You are likely to find exactly the dylan glaser you’re looking for on 1stDibs, as there is a broad range for sale. In our selection of items, you can find
Pop Art examples as well as a
contemporary version. You’re likely to find the perfect dylan glaser among the distinctive items we have available, which includes versions made as long ago as the 20th Century as well as those made as recently as the 20th Century. If you’re looking to add a dylan glaser to create new energy in an otherwise neutral space in your home, you can find a work on 1stDibs that features elements of
black,
orange,
beige,
gray and more. Finding an appealing dylan glaser — no matter the origin — is easy, but
Milton Glaser each produced popular versions that are worth a look. Artworks like these — often created in
lithograph,
offset print and
paper — can elevate any room of your home.
The price for an artwork of this kind can differ depending upon size, time period and other attributes — a dylan glaser in our inventory may begin at $180 and can go as high as $2,768, while the average can fetch as much as $394.
Milton Glaser may be best known for a 1977 doodle that became his hometown’s unofficial slogan: I ♥️ NY. But the Bronx-born graphic designer had many other successes during his nearly 70-year career, including iconic posters and prints and cofounding the groundbreaking design firm Push Pin Studios.
In the 1950s, American graphics tended toward a Swiss-influenced precision. Glaser, however, pulled from the whole of art history for his designs, inspired by his studies with the painter Giorgio Morandi while on a Fulbright scholarship in 1952. His famous Bob Dylan poster, a landmark of the psychedelic age, was inspired by a Marcel Duchamp self-portrait and the jewel-like colors of Islamic art.
A cofounder of New York magazine, Glaser went on to design for scores of other publications, and in 2009 he was awarded the National Medal of Arts.
In an instance of life imitating art, Glaser was asked to create the promotional posters for the final season of Mad Men, which aired in 2014 and 2015. “I could have walked in the door of that firm,” the designer told the New York Times of the fictional Sterling Cooper & Partners. “I knew those people.”
“There are three responses to a piece of design — yes, no and wow!” he said. “Wow is the one to aim for.” Glaser rarely, if ever, missed the mark. He died of a stroke in 2020.
Find a collection of authentic Milton Glaser art on 1stDibs.

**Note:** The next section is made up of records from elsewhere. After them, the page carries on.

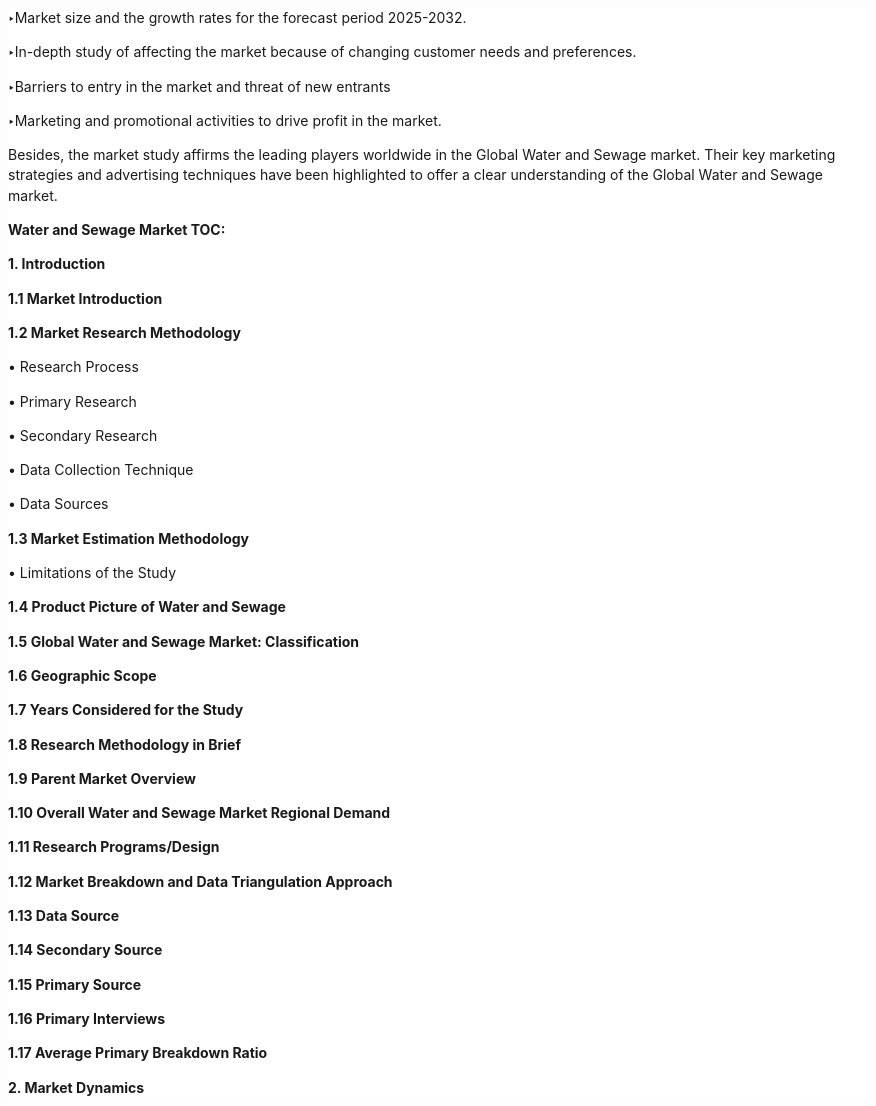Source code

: <strong>‣</strong>Market size and the growth rates for the forecast period 2025-2032.

<strong>‣</strong>In-depth study of affecting the market because of changing customer needs and preferences.

<strong>‣</strong>Barriers to entry in the market and threat of new entrants

<strong>‣</strong>Marketing and promotional activities to drive profit in the market.

Besides, the market study affirms the leading players worldwide in the Global Water and Sewage market. Their key marketing strategies and advertising techniques have been highlighted to offer a clear understanding of the Global Water and Sewage market.

<strong>Water and Sewage Market TOC:</strong>

<strong>1. Introduction</strong>

<strong>1.1 Market Introduction</strong>

<strong>1.2 Market Research Methodology</strong>

• Research Process

• Primary Research

• Secondary Research

• Data Collection Technique

• Data Sources

<strong>1.3 Market Estimation Methodology</strong>

• Limitations of the Study

<strong>1.4 Product Picture of Water and Sewage</strong>

<strong>1.5 Global Water and Sewage Market: Classification</strong>

<strong>1.6 Geographic Scope</strong>

<strong>1.7 Years Considered for the Study</strong>

<strong>1.8 Research Methodology in Brief</strong>

<strong>1.9 Parent Market Overview</strong>

<strong>1.10 Overall Water and Sewage Market Regional Demand</strong>

<strong>1.11 Research Programs/Design</strong>

<strong>1.12 Market Breakdown and Data Triangulation Approach</strong>

<strong>1.13 Data Source</strong>

<strong>1.14 Secondary Source</strong>

<strong>1.15 Primary Source</strong>

<strong>1.16 Primary Interviews</strong>

<strong>1.17 Average Primary Breakdown Ratio</strong>

<strong>2. Market Dynamics</strong>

Decorating with fine art prints — whether they’re figurative prints, abstract prints or another variety — has always been a practical way of bringing a space to life as well as bringing works by an artist you love into your home.
Pursued in the 1960s and ’70s, largely by Pop artists drawn to its associations with mass production, advertising, packaging and seriality, as well as those challenging the primacy of the Abstract Expressionist brushstroke, printmaking was embraced in the 1980s by painters and conceptual artists ranging from David Salle and Elizabeth Murray to Adrian Piper and Sherrie Levine.
Printmaking is the transfer of an image from one surface to another. An artist takes a material like stone, metal, wood or wax, carves, incises, draws or otherwise marks it with an image, inks or paints it and then transfers the image to a piece of paper or other material.
Fine art prints are frequently confused with their more commercial counterparts. After all, our closest connection to the printed image is through mass-produced newspapers, magazines and books, and many people don’t realize that even though prints are editions, they start with an original image created by an artist with the intent of reproducing it in a small batch. Fine art prints are created in strictly limited editions — 20 or 30 or maybe 50 — and are always based on an image created specifically to be made into an edition.
Many people think of revered Dutch artist Rembrandt as a painter but may not know that he was a printmaker as well. His prints have been preserved in time along with the work of other celebrated printmakers such as Pablo Picasso, Salvador Dalí and Andy Warhol. These fine art prints are still highly sought after by collectors.
“It’s another tool in the artist’s toolbox, just like painting or sculpture or anything else that an artist uses in the service of mark making or expressing him- or herself,” says International Fine Print Dealers Association (IFPDA) vice president Betsy Senior, of New York’s Betsy Senior Fine Art, Inc.
Because artist’s editions tend to be more affordable and available than his or her unique works, they’re more accessible and can be a great opportunity to bring a variety of colors, textures and shapes into a space.
For tight corners, select small fine art prints as opposed to the oversized bold piece you’ll hang as a focal point in the dining area. But be careful not to choose something that is too big for your space. And feel free to lean into it if need be — not every work needs picture-hanging hooks. Leaning a larger fine art print against the wall behind a bookcase can add a stylish installation-type dynamic to your living room. (Read more about how to arrange wall art here.)
Find fine art prints for sale on 1stDibs today.